Richard holte noch ein paar Sachen für Jeremy aus der Tasche. „Das müsste dir passen", murmelte er.

„Bestimmt... Nimm ihn jetzt nicht ernst. Er weiß, was du für ihn tust, er ist nur völlig neben der Spur."

„Das ist leider nichts Neues... Ich wünschte, ich könnte mehr tun."

„Sieh zu, dass dieser Typ endlich gefasst wird. Und wenn die ihn haben, dann will ich, dass der keine Sonne mehr sieht."

Richard blickte Jeremy direkt in die Augen. „Wenn die ihn finden, dann werde ich wissen, was zu tun ist."

Jeremy nickte und hoffte, es wäre endlich so weit. „Gut. Würdest du für mich mit meinem Manager und June reden? Die sollten wissen, dass ich hier bin und was passiert ist."

„Ja sicher. Du bleibst bei Rufus...während der Aussage?"

„Natürlich."

„Weißt du schon, was genau passiert ist?"

„Nein."

Richard nickte verständnisvoll. Natürlich hatte Jeremy nicht sofort alles wissen wollen. Dass Rufus da war und er zumindest nicht schlimmer verletzt war, musste für's Erste genügen.

„Lass es mich wissen, wenn..." Richard brach ab, denn in dem Moment kam Rufus fertig angezogen aus dem Bad. „Dann werde ich mal gehen und der Polizei sagen, dass ihr gleich soweit seid", schloss er und verließ das Zimmer. Rufus blickte ihm schweigend nach. 

„Wenigstens ist seine blöde Hose besser als so'n Nachthemd", sagte er dann zu Jeremy.

„Du bist nicht gerade fair zu ihm", bemerkte Jem.

„Ich weiß...aber, wenn ich ihn jetzt an mich heranlasse, dann heule ich wieder."
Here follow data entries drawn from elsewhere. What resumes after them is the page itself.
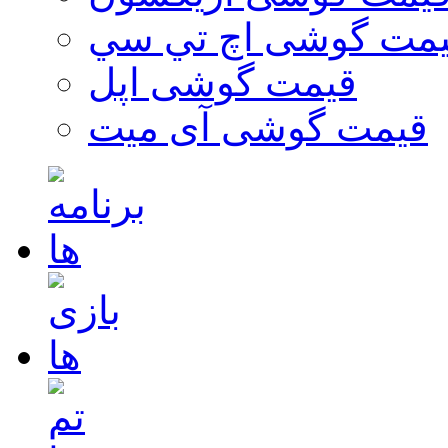
مت گوشی اچ تي سي
قیمت گوشی اپل
قیمت گوشی آی میت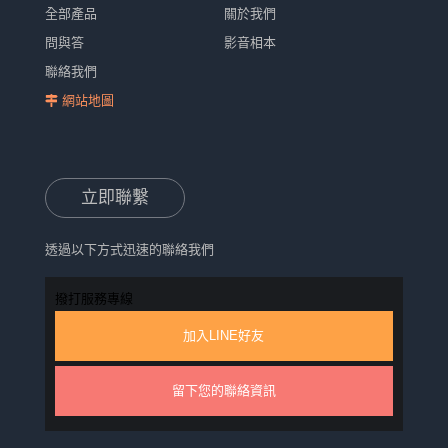
全部產品
關於我們
問與答
影音相本
聯絡我們
網站地圖
立即聯繫
透過以下方式迅速的聯絡我們
撥打服務專線
加入LINE好友
留下您的聯絡資訊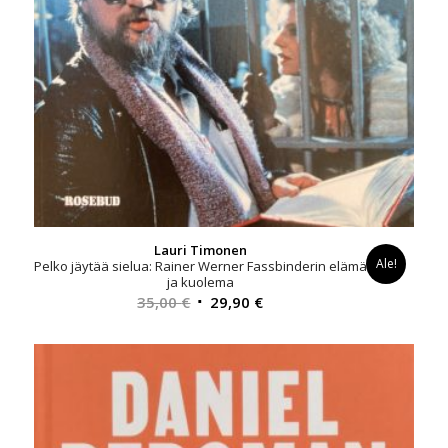
Lauri Timonen
Ale!
Pelko jäytää sielua: Rainer Werner Fassbinderin elämä
ja kuolema
Alkuperäinen
Nykyinen
35,00
€
29,90
€
hinta
hinta
oli:
on:
35,00 €.
29,90 €.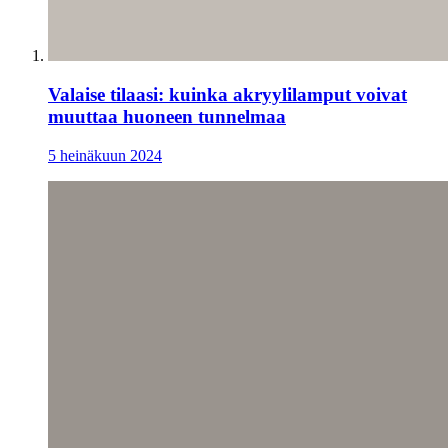
Valaise tilaasi: kuinka akryylilamput voivat
muuttaa huoneen tunnelmaa
5 heinäkuun 2024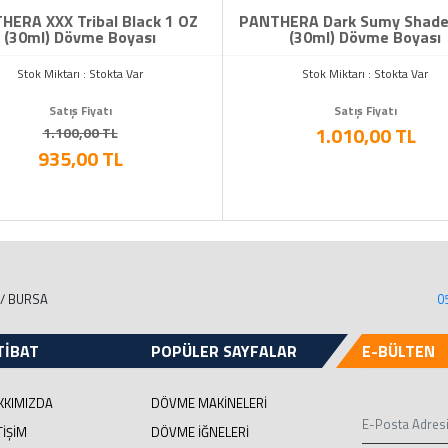
HERA XXX Tribal Black 1 OZ
PANTHERA Dark Sumy Shade
(30ml) Dövme Boyası
(30ml) Dövme Boyası
Stok Miktarı : Stokta Var
Stok Miktarı : Stokta Var
Satış Fiyatı
Satış Fiyatı
1.010,00 TL
1.100,00 TL
935,00 TL
 / BURSA
0
TİBAT
POPÜLER SAYFALAR
E-BÜLTEN
KKIMIZDA
DÖVME MAKİNELERİ
TIŞIM
DÖVME İĞNELERİ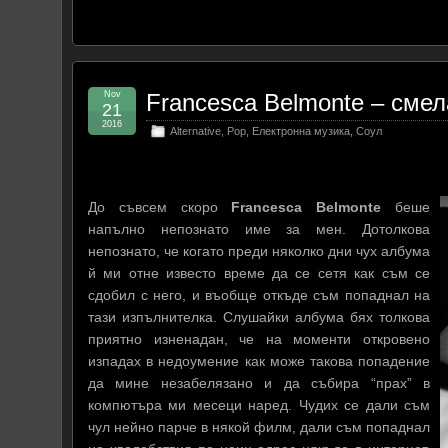
Nov
Francesca Belmonte – смел
21
2016
Alternative
,
Pop
,
Електронна музика
,
Соул
До съвсем скоро
Francesca Belmonte
беше
напълно непознато име за мен. Дотолкова
непознато, че когато преди няколко дни чух албума
й ми отне известо време да се сетя как съм се
сдобил с него, и въобще откъде съм попаднал на
тази изпълнителка. Слушайки албума бях толкова
приятно изненадан, че на моменти откровено
изпадах в недоумение как може такова попадение
да мине незабелязано и да събира “прах” в
компютъра ми месеци наред. Чудих се дали съм
чул нейно парче в някой филм, дали съм попаднал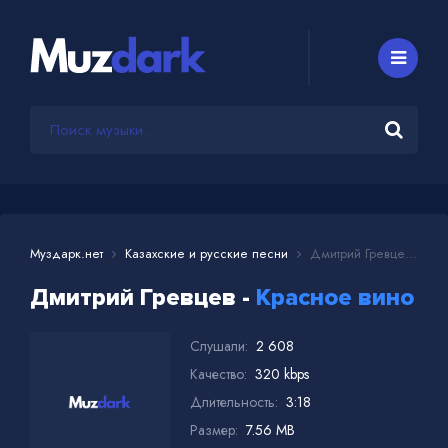
Муздарк.нет
Казахские и русские песни
Дмитрий Гревцев - Красное вино
Дмитрий Гревцев -
Красное вино
Слушали:
2 608
Качество:
320 kbps
Длительность:
3:18
Размер:
7.56 MB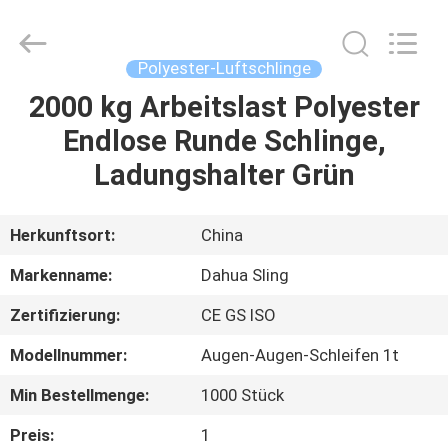
Copyright
©
2017
-
2025
Polyester-Luftschlinge
Nanjing
Dahua
Special
2000 kg Arbeitslast Polyester
HAUS
Belt
Knit
Endlose Runde Schlinge,
Co.,
Ltd..
All
PRODUKTE
Ladungshalter Grün
Rights
Reserved.
Developed
by
ECER
ÜBER
Herkunftsort:
China
UNS
Markenname:
Dahua Sling
Zertifizierung:
CE GS ISO
FABRIK-
Modellnummer:
Augen-Augen-Schleifen 1t
AUSFLUG
Min Bestellmenge:
1000 Stück
QUALITÄTSKONTROLLE
Preis:
1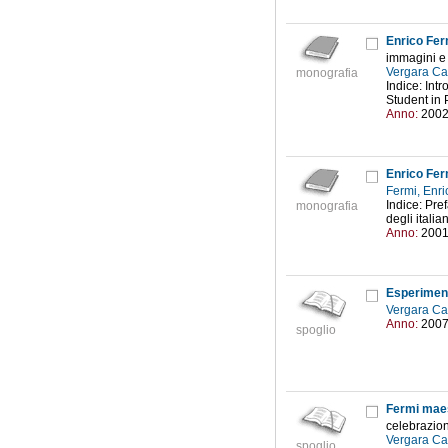
Enrico Fer
immagini e 
Vergara Caf
monografia
Indice: Int
Student in P
Anno:
200
Enrico Ferm
Fermi, Enr
Indice: Pre
monografia
degli italia
Anno:
200
Esperiment
Vergara Caf
Anno:
200
spoglio
Fermi maes
celebrazion
Vergara Caf
spoglio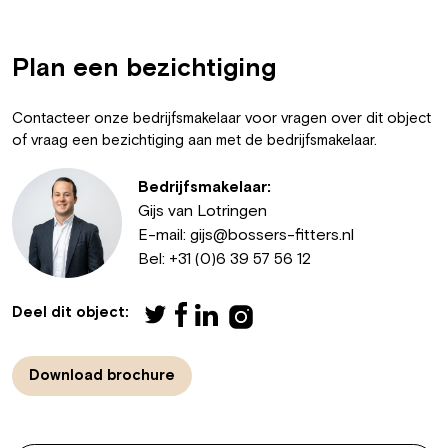
Plan een bezichtiging
Contacteer onze bedrijfsmakelaar voor vragen over dit object
of vraag een bezichtiging aan met de bedrijfsmakelaar.
Bedrijfsmakelaar:
Gijs van Lotringen
E-mail:
gijs@bossers-fitters.nl
Bel:
+31 (0)6 39 57 56 12
Deel dit object:
Download brochure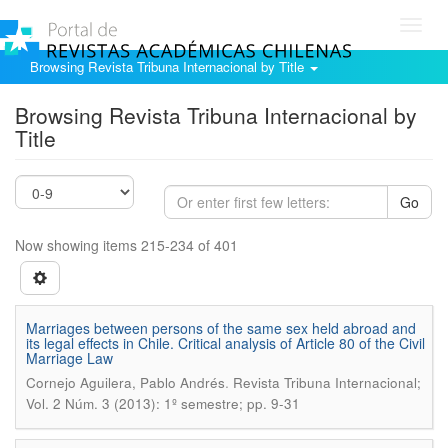
Toggl
navig
Browsing Revista Tribuna Internacional by Title
Browsing Revista Tribuna Internacional by
Title
Go
Now showing items 215-234 of 401
Marriages between persons of the same sex held abroad and
its legal effects in Chile. Critical analysis of Article 80 of the Civil
Marriage Law
.
Cornejo Aguilera, Pablo Andrés
Revista Tribuna Internacional;
Vol. 2 Núm. 3 (2013): 1º semestre; pp. 9-31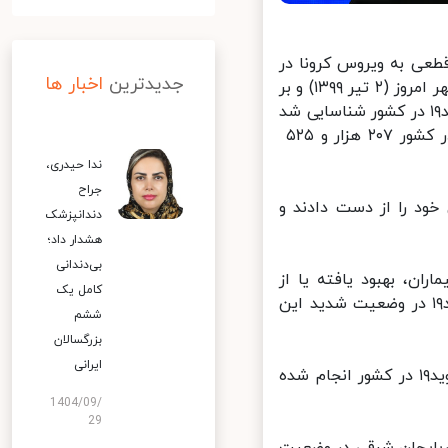
عی به ویروس کرونا در
جدیدترین
اخبار ها
کشور و موارد فوت ناشی از این ویروس بیان کرد: در ۲۴ ساعت گذشته تا ظهر امروز (۲ تیر ۱۳۹۹) و بر
اساس معیارهای قطعی تشخیصی، دو هزار و ۵۷۳ بیمار جدید مبتلا به کووید۱۹ در کشور شناسایی شد
که هزار و ۳۱۹ مورد بستری شدند. با این حساب، مجموع بیماران کووید۱۹ در کشور ۲۰۷ هزار و ۵۲۵
ندا حیدری،
جراح
نه در طول ۲۴ ساعت گذشته، ۱۱۹بیمار کووید ۱۹ جان خود را از دست دادند و
دندانپزشک
هشدار داد؛
بی‌دندانی
انه تا کنون ۱۶۶ هزار و ۴۲۷ نفر از بیماران، بهبود یافته یا از
کامل یک
بیمارستان‌ها ترخیص شده‌اند. همچنین ۲۸۹۸ نفر از بیماران مبتلا به کووید۱۹ در وضعیت شدید این
ششم
بزرگسالان
ایرانی
لاری بیان کرد: تاکنون یک میلیون و ۴۴۹ هزار و ۴۲۰ آزمایش تشخیص کووید۱۹ در کشور انجام شده
1404/09/
29
بایجان شرقی در وضعیت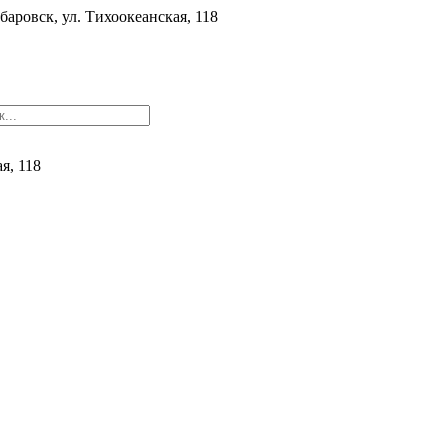
баровск, ул. ​Тихоокеанская, 118
ая, 118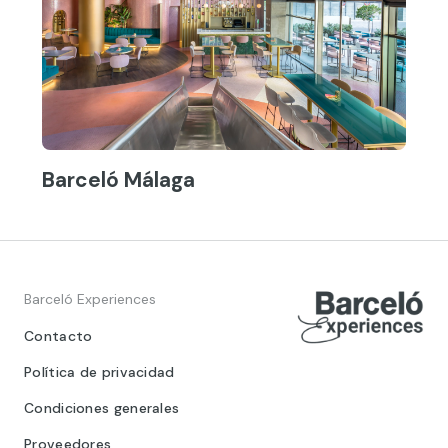
Barceló Málaga
Barceló Experiences
Contacto
Política de privacidad
Condiciones generales
Proveedores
„Du darfst heulen", fand Jeremy.

„Aber ich will's nicht."

Jeremy glaubte, zu verstehen. Dann schenkte er Rufus ein aufmunterndes Lächeln und einen Kuss ins Haar. „Bin sofort wieder bei dir", sagte er daraufhin und ging ins Bad. Dort sah er sich selbst im Spiegel. Aber er schaute nicht auf die Schwellung an seinem Kopf oder den Bluterguss am Auge. Er schaute in seine Augen und schwor sich, alles dafür zu tun, dass Oliver niemals wieder Hand an Rufus oder ihn oder irgendwen legen würde. 

„Du kannst froh sein, wenn dich die Polizei vor mir findet."